I think we can also use : Huwag magalala, okey lang ako. But I need someone to back me up. Sige.


----------



## wEi-wEi

> Don't Worry I'll Be Ok...



all of you were right, but the complete translation is:
   "Huwag kang magalala magiging maayos din ako."


----------



## Roshini

"Huwag kang magalala magiging maayos din ako."
But isn't din used for too? Like 'don't worry, I'll be ok too?'
How about that?


----------



## wEi-wEi

yah... din is also used as too.. but in this sentence she used "i'll" and sometimes din can be used in future...


----------



## Roshini

How is that? Can you please explain further how din is used in 'i'll', and in future? Examples would be good.


----------



## wEi-wEi

gusto ko din matulog = i also want to sleep / i want to sleep too

din is been used when you want to say: also, too... words like that...


----------



## Roshini

Oh ok.
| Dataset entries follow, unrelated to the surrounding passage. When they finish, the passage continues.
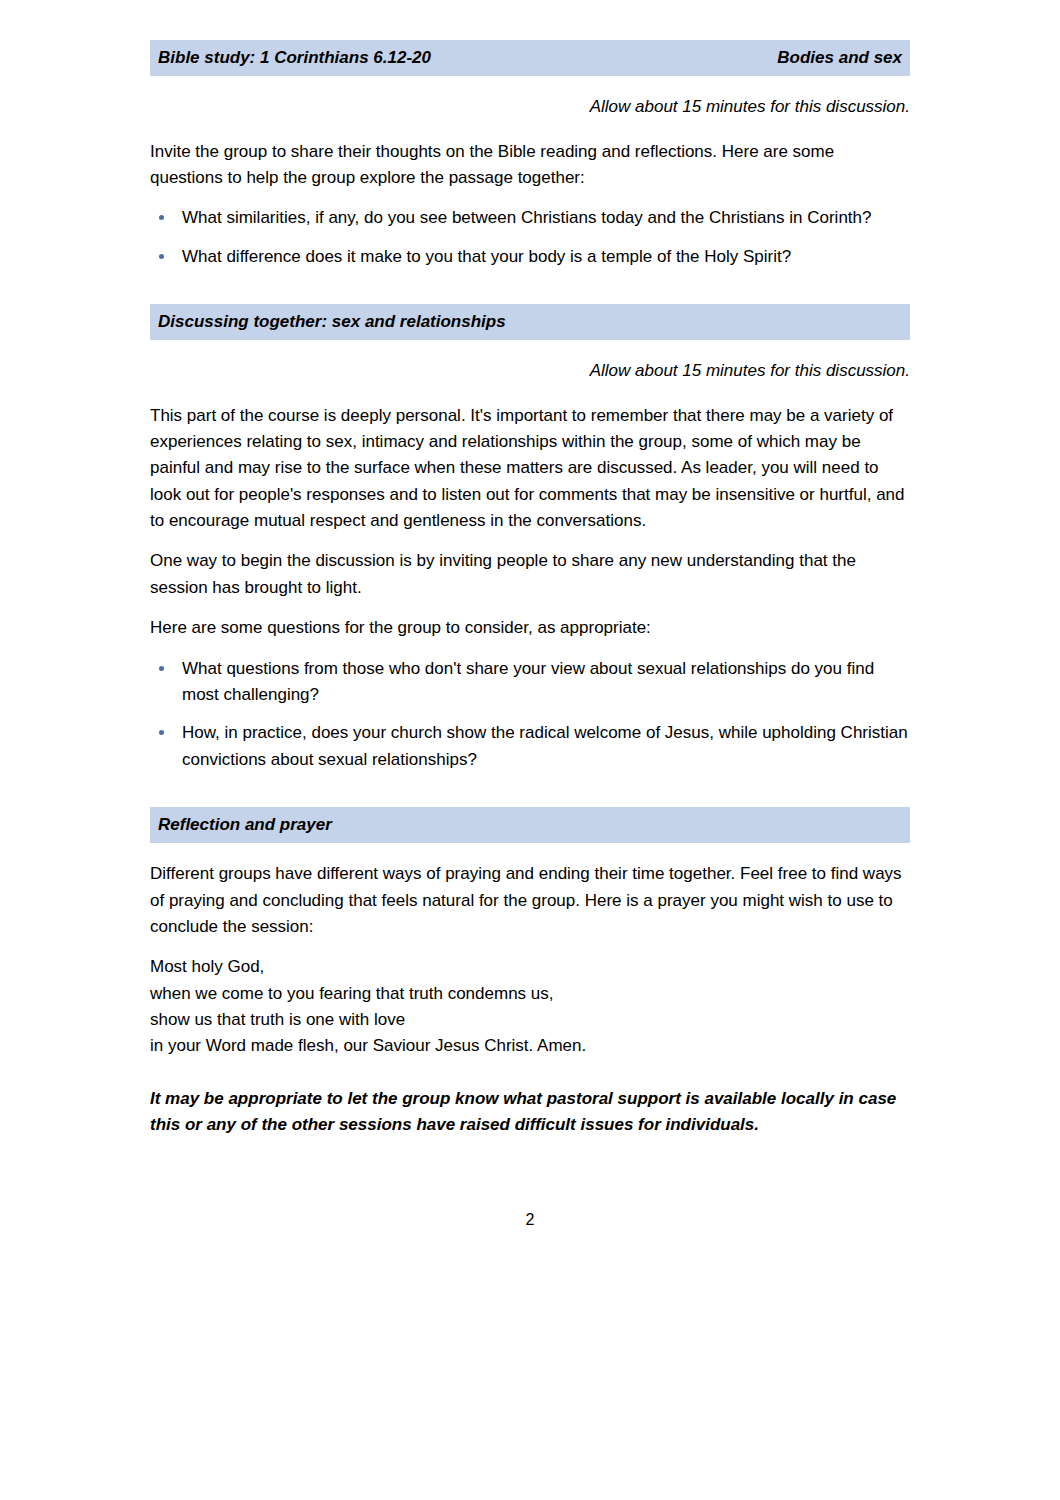Bible study: 1 Corinthians 6.12-20 Bodies and sex
Allow about 15 minutes for this discussion.
Invite the group to share their thoughts on the Bible reading and reflections. Here are some questions to help the group explore the passage together:
What similarities, if any, do you see between Christians today and the Christians in Corinth?
What difference does it make to you that your body is a temple of the Holy Spirit?
Discussing together: sex and relationships
Allow about 15 minutes for this discussion.
This part of the course is deeply personal. It's important to remember that there may be a variety of experiences relating to sex, intimacy and relationships within the group, some of which may be painful and may rise to the surface when these matters are discussed. As leader, you will need to look out for people's responses and to listen out for comments that may be insensitive or hurtful, and to encourage mutual respect and gentleness in the conversations.
One way to begin the discussion is by inviting people to share any new understanding that the session has brought to light.
Here are some questions for the group to consider, as appropriate:
What questions from those who don't share your view about sexual relationships do you find most challenging?
How, in practice, does your church show the radical welcome of Jesus, while upholding Christian convictions about sexual relationships?
Reflection and prayer
Different groups have different ways of praying and ending their time together. Feel free to find ways of praying and concluding that feels natural for the group. Here is a prayer you might wish to use to conclude the session:
Most holy God,
when we come to you fearing that truth condemns us,
show us that truth is one with love
in your Word made flesh, our Saviour Jesus Christ. Amen.
It may be appropriate to let the group know what pastoral support is available locally in case this or any of the other sessions have raised difficult issues for individuals.
2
Gusto ko matulog ngayon sahin ako'y maraming pagod na .(I want to sleep now because I'm very tired.) Please chech the arrangement of words in this sentence. Please put it colours fro those which are wrongly place. Thanks. Appreciate it.


----------



## Roshini

Oh is I'll miss you - mamimiss kita or namimis kita?


----------



## lourna18

Wei-Wei is right: but should be arranged this way

"Huwag kang mag-alala, magiging maayos din ako."

Take not that:
"I am okay" is present, "I will be okay" is future


----------



## Roshini

What's the difference? "Huwag kang mag-alala, magiging maayos din ako."
 and the one she gave earlier? 
Oh is:  I'll miss you - mamimiss kita or namimis kita?
thanks.


----------



## LanceKitty

Roshini said:
			
		

> Oh is: I'll miss you - mamimiss kita or namimis kita?
> thanks.


 
I'll miss you.  *Mamimiss kita*.
I am missing you.  *Namimiss kita*.


----------



## Roshini

Sige. salamat po.


----------